» **WHAT IS BEING ASKED**: Can you rewrite the organ pipe problem from "Two organ pipes, open" to "in their fundamentals.", swapping "lengthened" for "extended"?

» **SELECTED EXCERPT**:
※ ※ ※

Question

Two organ pipes, open at one end but closed at the other, are each $\mathbf{1}\mathbf{.}\mathbf{14}\mathbf{m}$ long. One is now lengthened by $\mathbf{2}\mathbf{.}\mathbf{00}\mathbf{cm}$ . Find the beat frequency that they produce when playing together in their fundamentals.

Short answer

The beat frequency came out to be $1.3\text{\hspace{0.17em}Hz}$.

Step-by-step solution

Given Data

The length of the pipe is-$1.14\text{\hspace{0.17em}m}$

Increase in length- $2.00\text{\hspace{0.17em}cm}$

Formula of fundamental frequency

The formula of fundamental frequency is $\mathbf{f}\mathbf{=}\frac{v}{\lambda }$.

As pipes are closed from the other end, $\mathbf{\lambda }\mathbf{=}\mathbf{4}\mathbf{L}$ .

Calculate the beat frequency

Beat frequency can be expressed as$f=\frac{v}{4}\left(\frac{1}{L_1}-\frac{1}{L_2}\right)$ .

So, the beat frequency is$1.3\text{\hspace{0.17em}Hz}$ .

※ ※ ※

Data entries
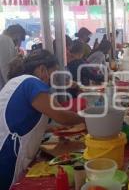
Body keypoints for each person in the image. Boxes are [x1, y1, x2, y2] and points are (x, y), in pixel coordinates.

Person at [0, 50, 85, 190]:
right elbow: (62, 116)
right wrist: (86, 119)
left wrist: (50, 128)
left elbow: (22, 121)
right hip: (7, 156)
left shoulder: (18, 82)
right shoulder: (32, 83)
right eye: (55, 73)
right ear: (42, 69)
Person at [0, 24, 26, 90]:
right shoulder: (6, 40)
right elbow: (7, 70)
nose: (19, 44)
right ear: (17, 35)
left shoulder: (3, 39)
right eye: (21, 39)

※ ※ ※

» **ANSWER TO THE EXERCISE**:
Two organ pipes, open at one end but closed at the other, are each $\mathbf{1}\mathbf{.}\mathbf{14}\mathbf{m}$ long. One is now extended by $\mathbf{2}\mathbf{.}\mathbf{00}\mathbf{cm}$ . Find the beat frequency that they produce when playing together in their fundamentals.